About Jodi-Renee Adams

Jodi-Renee is a curious mesh of "heretical orthodoxy": evangelicalism, post-modern philosophy and liturgical practice. Oh, and she's a perpetual student of theology and humankind...as in "I'm still learning how to be human." She is currently pastoring an urban church and working as a writer and musician in various settings from funk bands to liturgical guilds. Her reasons for getting out of bed in the morning include designing formal and informal spaces for people to reflect on Mystery, raising compassionate children, and eating green chili. She resides in Denver with her brilliant jazz-man husband Justin, her high-schooler Sara, middle-schooler Anna-Michelle, and Kinder Leo, along with Dogma the Boston Terrier.

A Thousand Voices. A Single Story.

There was so much hub-bub recently surrounding Rob Bell’s book (Love Wins) about heaven and hell. Either people were wrestling with what they perceived as “universalism” or some groups struggled with what seemed to them to be an obvious and long standing theory about spiritual afterlife. I have absolutely no desire to rehash those talking points, but I have to admit how fascinated I was by the fear that seemed to resonate from my own tradition (Evangelical) that was masking as preservationist. It got me thinking – as a follower of Jesus and somebody’s who’s tied my life to the Nicene Creed – that the conversations that followed Rob’s book were as close to Interfaith Dialogue as some of us might venture.

What a pity.

There’s a Native American proverb that sits on my inspiration board: “It takes a thousand voices to tell a single story.” The power of many being greater than the power of the one. The ideas and experiences of many being more potent and – maybe even more necessary – than the experience of the one.

We have started to embrace this idea in worship… and to accept what comes with that: the messy expressions, the ambiguity of mystery, the humility it takes to receive another’s experience as something that informs our own. Pulling this philosophy into our exploration of GOD and spiritual formation is something that we’re still working out practically, even if working on it theologically is still the sticking point for some of us.

But what if it’s absolutely true that it takes a thousand voices to tell this Story? In Paul Knitter’s book “Without Buddha I Could Not Be a Christian” he starts with the idea that our development and spiritual and emotional maturity will naturally find a place to settle, to make ourselves comfortable, and to become stiff, unbending and unlearning. Unaware – to use my own word. The challenge is to venture out on a spiritual quest of sorts, to intentionally and purposefully venture into the traditions and philosophies of another faith and carry back into our own tradition what is enriching and beautiful and true.

****

(PROBLEM 1): In the post, which Native American proverb sits on the inspiration board?
(PROBLEM 2): Gather every line of the listing that holds the string "right", with case counting.

Quiz items based on charts
****

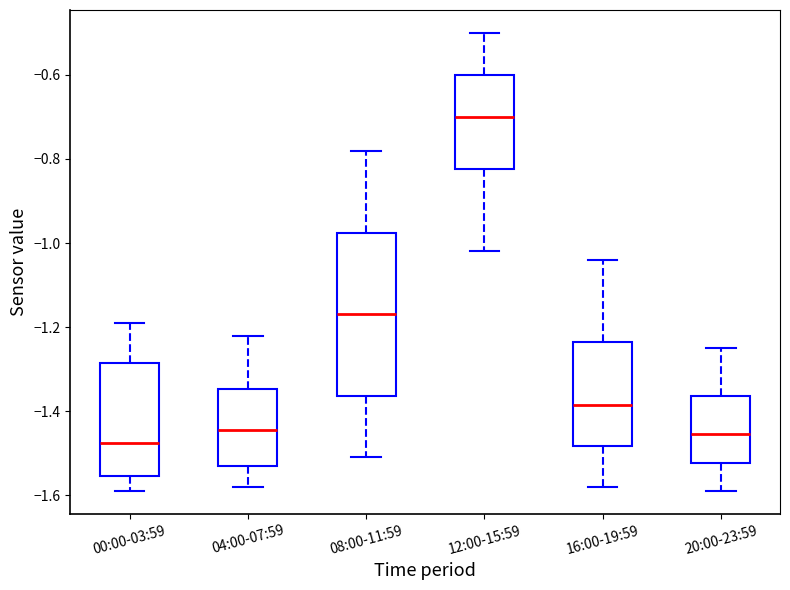

Reading left to right, read every box against the y-axis: the position of its median line, the range the box covers, and the ends of its whiskers. The values are not printed on the chart, so give them approximately, as read against the axis.

00:00-03:59: median -1.48, box -1.56 to -1.28, whiskers -1.58 to -1.18
04:00-07:59: median -1.44, box -1.52 to -1.34, whiskers -1.58 to -1.22
08:00-11:59: median -1.16, box -1.36 to -0.98, whiskers -1.50 to -0.78
12:00-15:59: median -0.70, box -0.82 to -0.60, whiskers -1.02 to -0.50
16:00-19:59: median -1.38, box -1.48 to -1.24, whiskers -1.58 to -1.04
20:00-23:59: median -1.46, box -1.52 to -1.36, whiskers -1.58 to -1.24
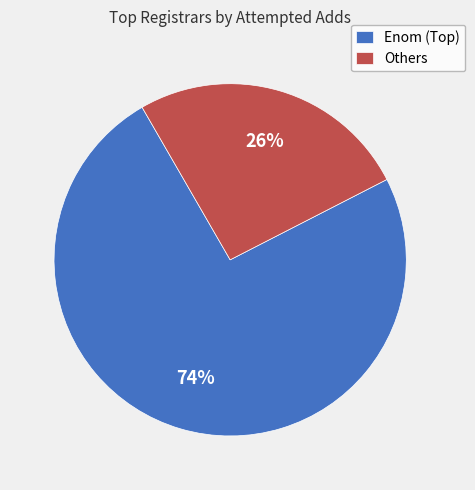

To the nearest percent, what is the difference between the largest and smallest slice percentages?

48%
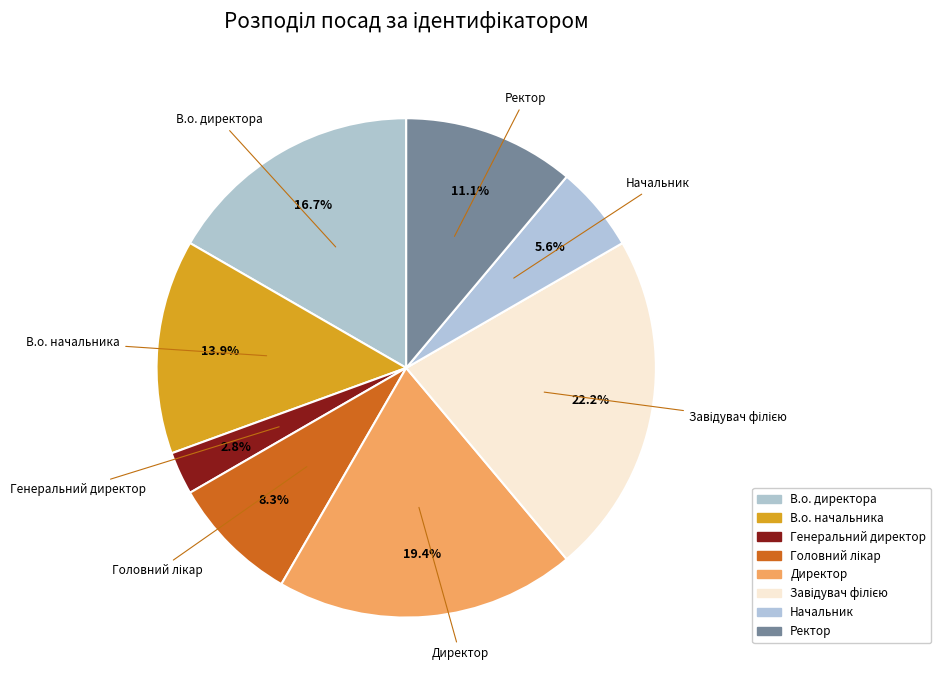

Does В.о. начальника represent more than half of the total?

No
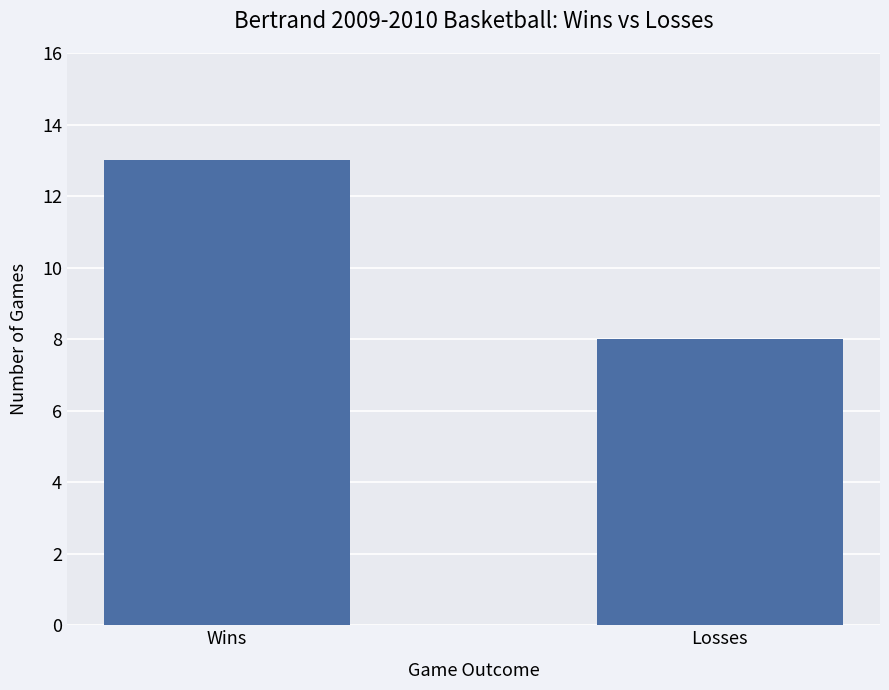

What is the difference between the values at Losses and Wins?

5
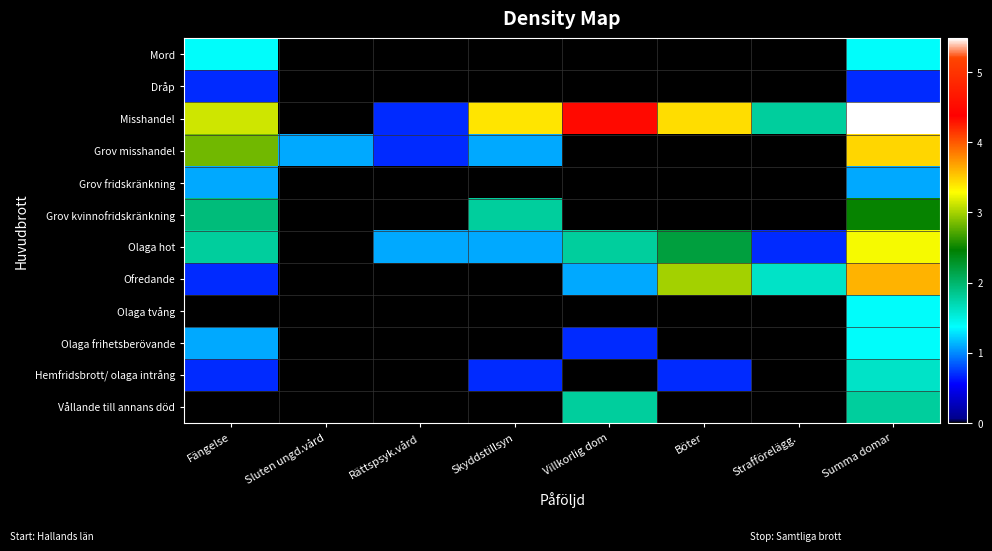

At how many categories does at least one series exceed 1?

8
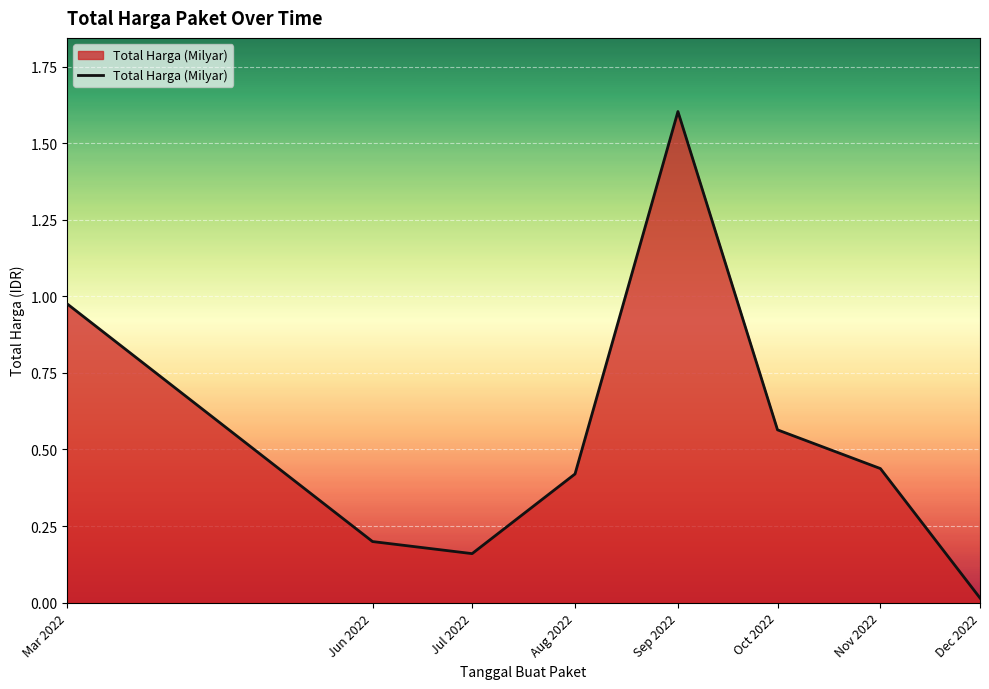

What is the difference between the values at Sep 2022 and Aug 2022?

1.2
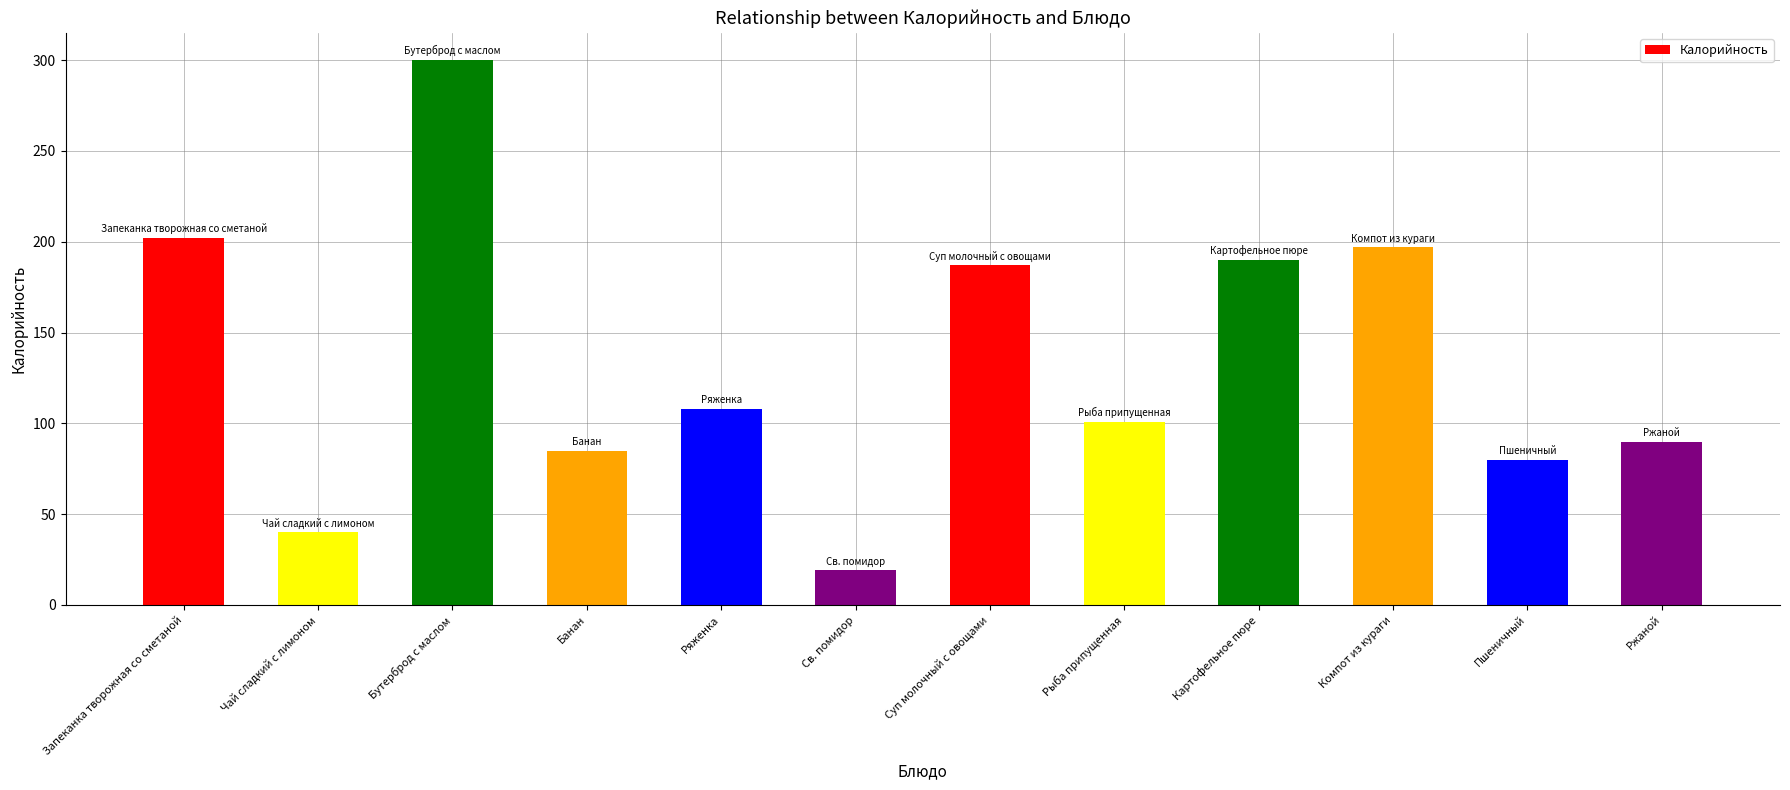

Rank the categories by value from highest to lowest.

Бутерброд с маслом, Запеканка творожная со сметаной, Компот из кураги, Картофельное пюре, Суп молочный с овощами, Ряженка, Рыба припущенная, Ржаной, Банан, Пшеничный, Чай сладкий с лимоном, Св. помидор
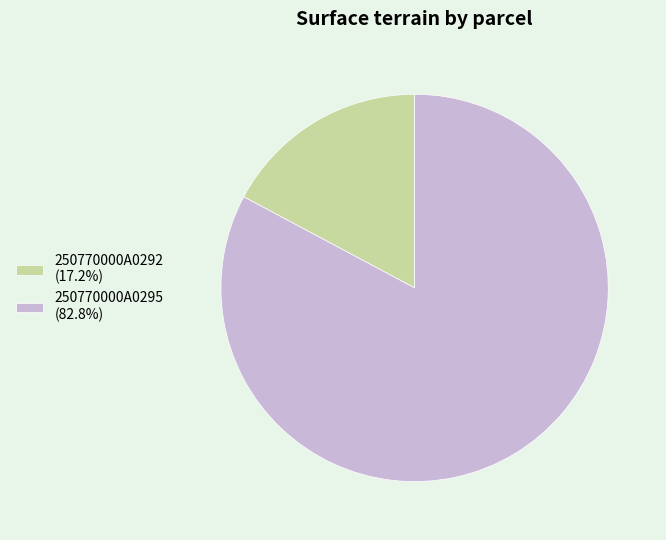

Is the sum of 250770000A0295 (82.8%) and 250770000A0292 (17.2%) greater than half?

Yes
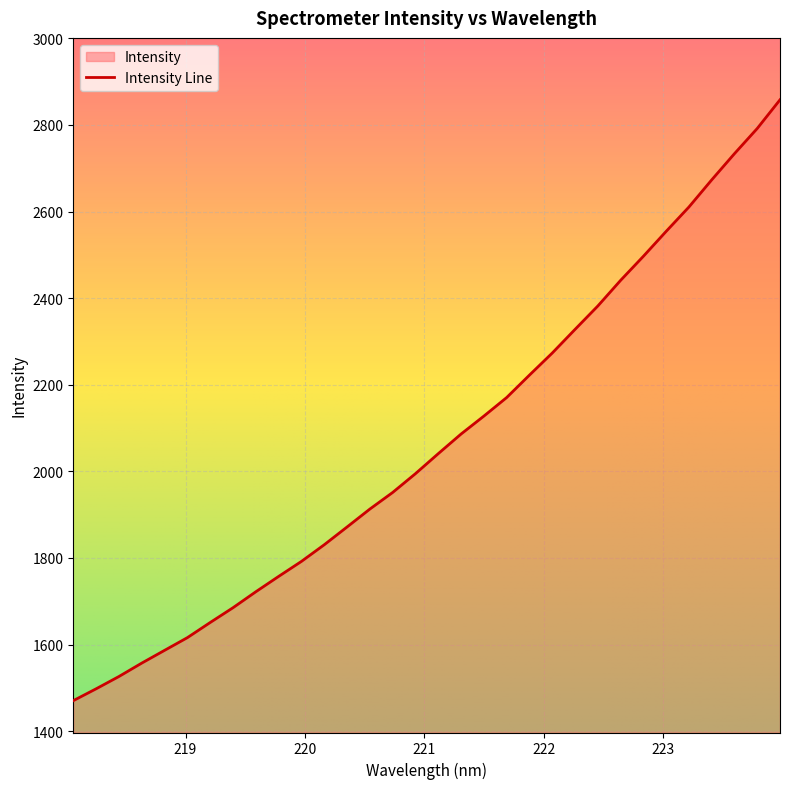

What is the minimum value shown in the chart?

1470.6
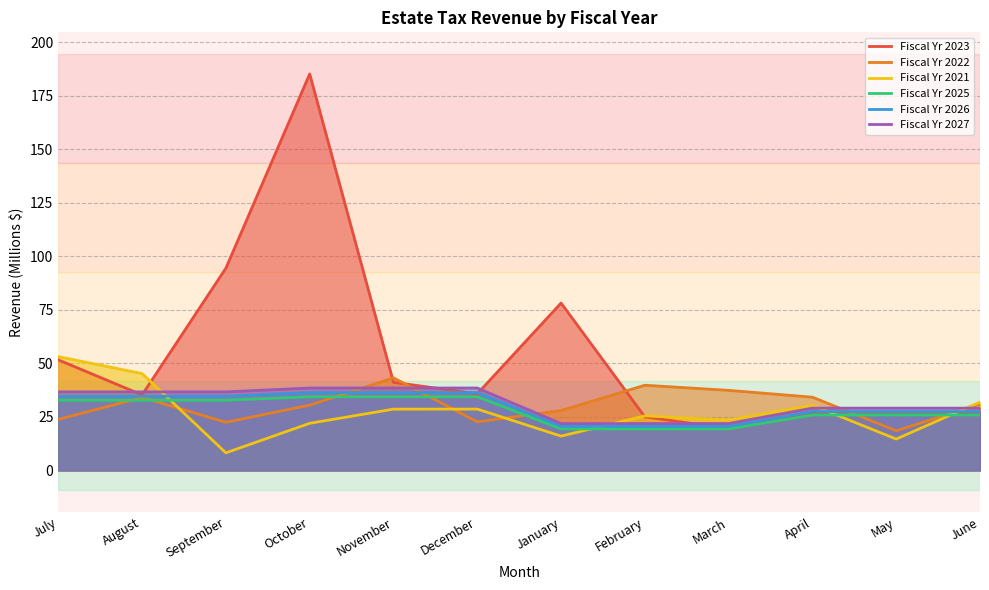

What is the label of the 11th point from the right?

August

****

(EXERCISE RESPONSE 1): "It takes a thousand voices to tell a single story."

(EXERCISE RESPONSE 2):
Reading left to right, read every box against the y-axis: the position of its median line, the range the box covers, and the ends of its whiskers. The values are not printed on the chart, so give them approximately, as read against the axis.
What is the label of the 11th point from the right?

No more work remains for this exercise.